• _YOUR OBJECTIVE_: Would you repeat the entries below word for word and omit the pictures?

*** Begin section ***

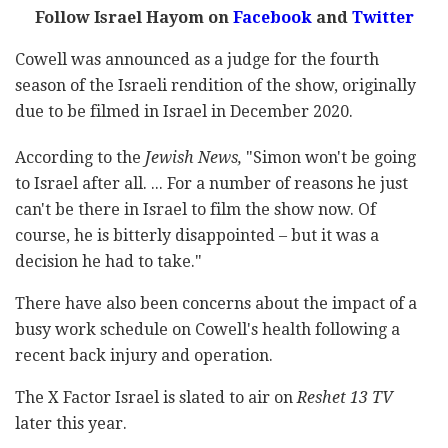
Follow Israel Hayom on
Facebook
and
Twitter
Cowell was announced as a judge for the fourth
season of the Israeli rendition of the show, originally
due to be filmed in Israel in December 2020.
According to the
Jewish News,
"Simon won't be going
to Israel after all. ... For a number of reasons he just
can't be there in Israel to film the show now. Of
course, he is bitterly disappointed – but it was a
decision he had to take."
There have also been concerns about the impact of a
busy work schedule on Cowell's health following a
recent back injury and operation.
The X Factor Israel is slated to air on
Reshet 13 TV
later this year.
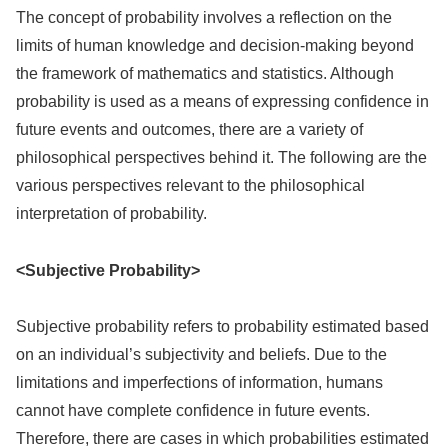
The concept of probability involves a reflection on the
limits of human knowledge and decision-making beyond
the framework of mathematics and statistics. Although
probability is used as a means of expressing confidence in
future events and outcomes, there are a variety of
philosophical perspectives behind it. The following are the
various perspectives relevant to the philosophical
interpretation of probability.
<Subjective Probability>
Subjective probability refers to probability estimated based
on an individual’s subjectivity and beliefs. Due to the
limitations and imperfections of information, humans
cannot have complete confidence in future events.
Therefore, there are cases in which probabilities estimated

*** End section ***

• _OUTPUT OF THE TASK_:
Follow Israel Hayom on
Facebook
and
Twitter
Cowell was announced as a judge for the fourth
season of the Israeli rendition of the show, originally
due to be filmed in Israel in December 2020.
According to the
Jewish News,
"Simon won't be going
to Israel after all. ... For a number of reasons he just
can't be there in Israel to film the show now. Of
course, he is bitterly disappointed – but it was a
decision he had to take."
There have also been concerns about the impact of a
busy work schedule on Cowell's health following a
recent back injury and operation.
The X Factor Israel is slated to air on
Reshet 13 TV
later this year.
The concept of probability involves a reflection on the
limits of human knowledge and decision-making beyond
the framework of mathematics and statistics. Although
probability is used as a means of expressing confidence in
future events and outcomes, there are a variety of
philosophical perspectives behind it. The following are the
various perspectives relevant to the philosophical
interpretation of probability.
<Subjective Probability>
Subjective probability refers to probability estimated based
on an individual’s subjectivity and beliefs. Due to the
limitations and imperfections of information, humans
cannot have complete confidence in future events.
Therefore, there are cases in which probabilities estimated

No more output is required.